AIM OF THE EXERCISE:
What you output must match the entries exactly, apart from the pictures, which are left out.

================

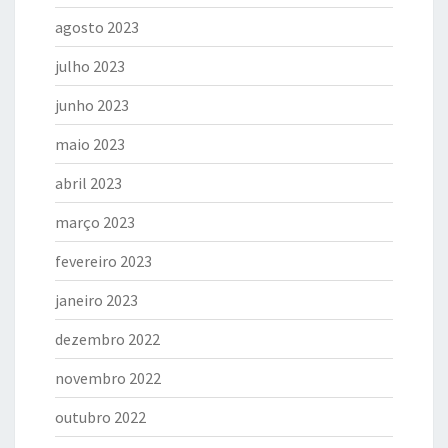
agosto 2023
julho 2023
junho 2023
maio 2023
abril 2023
março 2023
fevereiro 2023
janeiro 2023
dezembro 2022
novembro 2022
outubro 2022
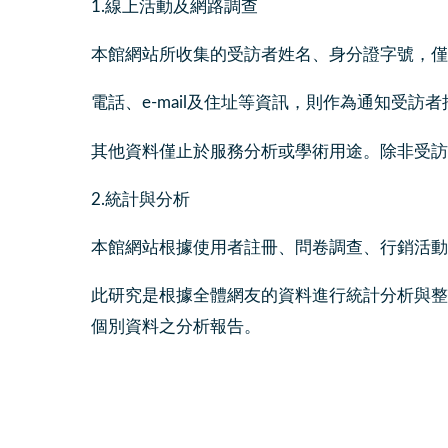
1.線上活動及網路調查
本館網站所收集的受訪者姓名、身分證字號，僅
電話、e-mail及住址等資訊，則作為通知受
其他資料僅止於服務分析或學術用途。除非受訪
2.統計與分析
本館網站根據使用者註冊、問卷調查、行銷活動
此研究是根據全體網友的資料進行統計分析與整
個別資料之分析報告。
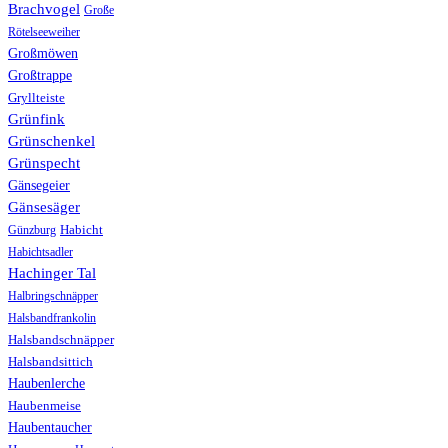
Brachvogel
Große
Rötelseeweiher
Großmöwen
Großtrappe
Gryllteiste
Grünfink
Grünschenkel
Grünspecht
Gänsegeier
Gänsesäger
Günzburg
Habicht
Habichtsadler
Hachinger Tal
Halbringschnäpper
Halsbandfrankolin
Halsbandschnäpper
Halsbandsittich
Haubenlerche
Haubenmeise
Haubentaucher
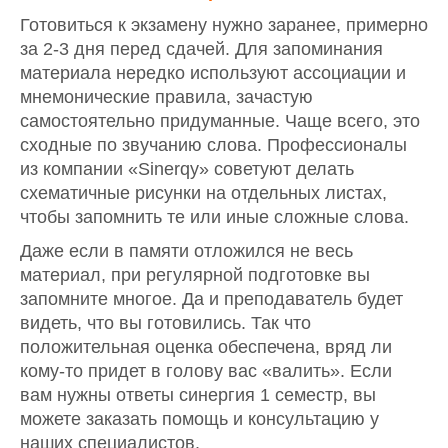
Готовиться к экзамену нужно заранее, примерно
за 2-3 дня перед сдачей. Для запоминания
материала нередко используют ассоциации и
мнемонические правила, зачастую
самостоятельно придуманные. Чаще всего, это
сходные по звучанию слова. Профессионалы
из компании «Sinerqy» советуют делать
схематичные рисунки на отдельных листах,
чтобы запомнить те или иные сложные слова.
Даже если в памяти отложился не весь
материал, при регулярной подготовке вы
запомните многое. Да и преподаватель будет
видеть, что вы готовились. Так что
положительная оценка обеспечена, вряд ли
кому-то придет в голову вас «валить». Если
вам нужны ответы синергия 1 семестр, вы
можете заказать помощь и консультацию у
наших специалистов.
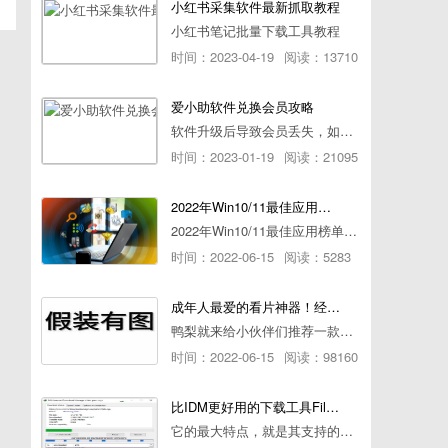
小红书采集软件最新抓取教程
小红书笔记批量下载工具教程
时间：2023-04-19
阅读：13710
爱小助软件兑换会员攻略
软件升级后导致会员丢失，如何快速兑换会员详细攻略
时间：2023-01-19
阅读：21095
2022年Win10/11最佳应用榜单出炉！ 你都用过几个？
2022年Win10/11最佳应用榜单出炉！ 你都用过几个？
时间：2022-06-15
阅读：5283
成年人最爱的看片神器！经久耐用-白嫖全网资源
鸭梨就来给小伙伴们推荐一款经久耐用的良心播放器，资源齐全无广告，可以放心使用~
时间：2022-06-15
阅读：98160
比IDM更好用的下载工具File Centipede文件蜈蚣-秒杀迅雷-直接飞起！
它的最大特点，就是其支持的下载协议几乎是市面上最全面的，包括HTTP/FTP、BT种子、磁力链接，m3u8流任务（AES-128解密）。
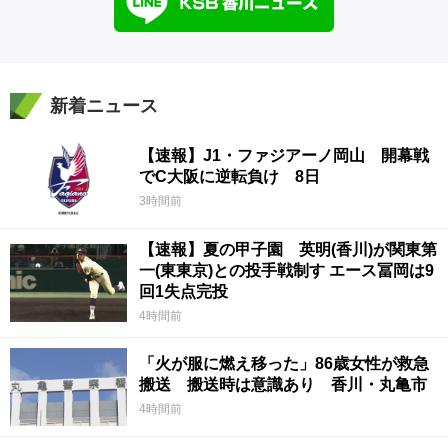
新着ニュース
【速報】J1・ファジアーノ岡山 開幕戦
でC大阪に逆転負け 8日
3時間前
【速報】夏の甲子園 英明(香川)が関東第
一(東東京)との投手戦制す エース冨岡は9
回1失点完投
4時間前
「火が服に燃え移った」86歳女性が救急
搬送 搬送時は意識あり 香川・丸亀市
4時間前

================

YOUR SOLUTION:
agosto 2023
julho 2023
junho 2023
maio 2023
abril 2023
março 2023
fevereiro 2023
janeiro 2023
dezembro 2022
novembro 2022
outubro 2022
1.線上活動及網路調查
本館網站所收集的受訪者姓名、身分證字號，僅
電話、e-mail及住址等資訊，則作為通知受
其他資料僅止於服務分析或學術用途。除非受訪
2.統計與分析
本館網站根據使用者註冊、問卷調查、行銷活動
此研究是根據全體網友的資料進行統計分析與整
個別資料之分析報告。
Brachvogel
Große
Rötelseeweiher
Großmöwen
Großtrappe
Gryllteiste
Grünfink
Grünschenkel
Grünspecht
Gänsegeier
Gänsesäger
Günzburg
Habicht
Habichtsadler
Hachinger Tal
Halbringschnäpper
Halsbandfrankolin
Halsbandschnäpper
Halsbandsittich
Haubenlerche
Haubenmeise
Haubentaucher
Готовиться к экзамену нужно заранее, примерно
за 2-3 дня перед сдачей. Для запоминания
материала нередко используют ассоциации и
мнемонические правила, зачастую
самостоятельно придуманные. Чаще всего, это
сходные по звучанию слова. Профессионалы
из компании «Sinerqy» советуют делать
схематичные рисунки на отдельных листах,
чтобы запомнить те или иные сложные слова.
Даже если в памяти отложился не весь
материал, при регулярной подготовке вы
запомните многое. Да и преподаватель будет
видеть, что вы готовились. Так что
положительная оценка обеспечена, вряд ли
кому-то придет в голову вас «валить». Если
вам нужны ответы синергия 1 семестр, вы
можете заказать помощь и консультацию у
наших специалистов.
小红书采集软件最新抓取教程
小红书笔记批量下载工具教程
时间：2023-04-19
阅读：13710
爱小助软件兑换会员攻略
软件升级后导致会员丢失，如何快速兑换会员详细攻略
时间：2023-01-19
阅读：21095
2022年Win10/11最佳应用榜单出炉！ 你都用过几个？
2022年Win10/11最佳应用榜单出炉！ 你都用过几个？
时间：2022-06-15
阅读：5283
成年人最爱的看片神器！经久耐用-白嫖全网资源
鸭梨就来给小伙伴们推荐一款经久耐用的良心播放器，资源齐全无广告，可以放心使用~
时间：2022-06-15
阅读：98160
比IDM更好用的下载工具File Centipede文件蜈蚣-秒杀迅雷-直接飞起！
它的最大特点，就是其支持的下载协议几乎是市面上最全面的，包括HTTP/FTP、BT种子、磁力链接，m3u8流任务（AES-128解密）。
新着ニュース
【速報】J1・ファジアーノ岡山 開幕戦
でC大阪に逆転負け 8日
3時間前
【速報】夏の甲子園 英明(香川)が関東第
一(東東京)との投手戦制す エース冨岡は9
回1失点完投
4時間前
「火が服に燃え移った」86歳女性が救急
搬送 搬送時は意識あり 香川・丸亀市
4時間前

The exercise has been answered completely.